To understand how high blood pressure and erectile dysfunction, you must first understand how an erection works. Getting an erection is a tricky process.
Damage to blood vessels due to high blood pressure (HBP or hypertension) reduces blood flow throughout the body. Reduced blood flow to the pelvis can affect the sex life of both men and women.
In men, the effect of high blood pressure on sexual function is more physically evident than in women. Erectile dysfunction occurs when there is insufficient blood flow to the penis for an erection.
This could be a sign that a doctor needs to check for high blood pressure and other problems.
Anatomy of an Erection
In the penis’ shaft, there are two side-by-side chambers of spongy tissue called the corpora cavernosa. They’re mainly responsible for erections. Just below them is another part called the corpus spongiosum. The urethra, which carries semen and urine, passes through its center.
The corpora cavernosa are made up of small arteries and veins, smooth muscle fibers, and voids. The cameras are wrapped in a thin cloth.
When you get an erection, signs from the brain or nerve endings in the penis make the smooth muscles of the chambers relax and the arteries to dilate or open wider. This allows the rush of blood to fill the empty spaces.
The blood flow pressure causes the lining of tissue around the chambers to press on the veins that normally drain blood from the penis. This traps blood in the penis. As more blood rushes in, the penis expands and becomes stiff, and you have an erection.

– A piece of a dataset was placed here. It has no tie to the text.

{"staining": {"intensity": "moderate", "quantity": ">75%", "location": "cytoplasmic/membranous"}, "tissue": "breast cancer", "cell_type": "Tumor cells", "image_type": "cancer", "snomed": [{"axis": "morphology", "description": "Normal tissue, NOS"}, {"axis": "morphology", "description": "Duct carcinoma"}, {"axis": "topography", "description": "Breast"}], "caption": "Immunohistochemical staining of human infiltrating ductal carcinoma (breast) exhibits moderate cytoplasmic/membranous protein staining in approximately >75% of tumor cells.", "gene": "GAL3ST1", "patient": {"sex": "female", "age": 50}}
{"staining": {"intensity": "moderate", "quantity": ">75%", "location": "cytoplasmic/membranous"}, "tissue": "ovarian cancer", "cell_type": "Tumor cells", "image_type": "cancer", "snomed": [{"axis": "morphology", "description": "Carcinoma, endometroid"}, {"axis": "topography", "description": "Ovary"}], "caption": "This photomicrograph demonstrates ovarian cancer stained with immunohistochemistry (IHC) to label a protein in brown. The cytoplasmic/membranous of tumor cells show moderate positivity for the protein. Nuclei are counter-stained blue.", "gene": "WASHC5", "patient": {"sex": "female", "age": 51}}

When the arousal stops, the smooth muscles contract again, relieving pressure from the veins and allowing blood to flow back out of the penis. The penis then returns to a flaccid state.
High Blood Pressure and Other Causes of Erectile Dysfunction
High blood pressure is the leading cause of erection problems. A study published in the Journal of the American Geriatric Society found that about 49% of men aged 40 to 79 with high blood pressure had erectile dysfunction.
Another report of men with high blood pressure, issued in the Journal of Urology, discovered that 68% of them had some degree of erectile dysfunction. For 45% of men, this was considered severe.
High blood pressure prevents the arteries that carry blood to the penis from expanding correctly. It also causes the soft muscles of the penis to lose their ability to relax. As a result, not just blood flows into the penis to induce an erection.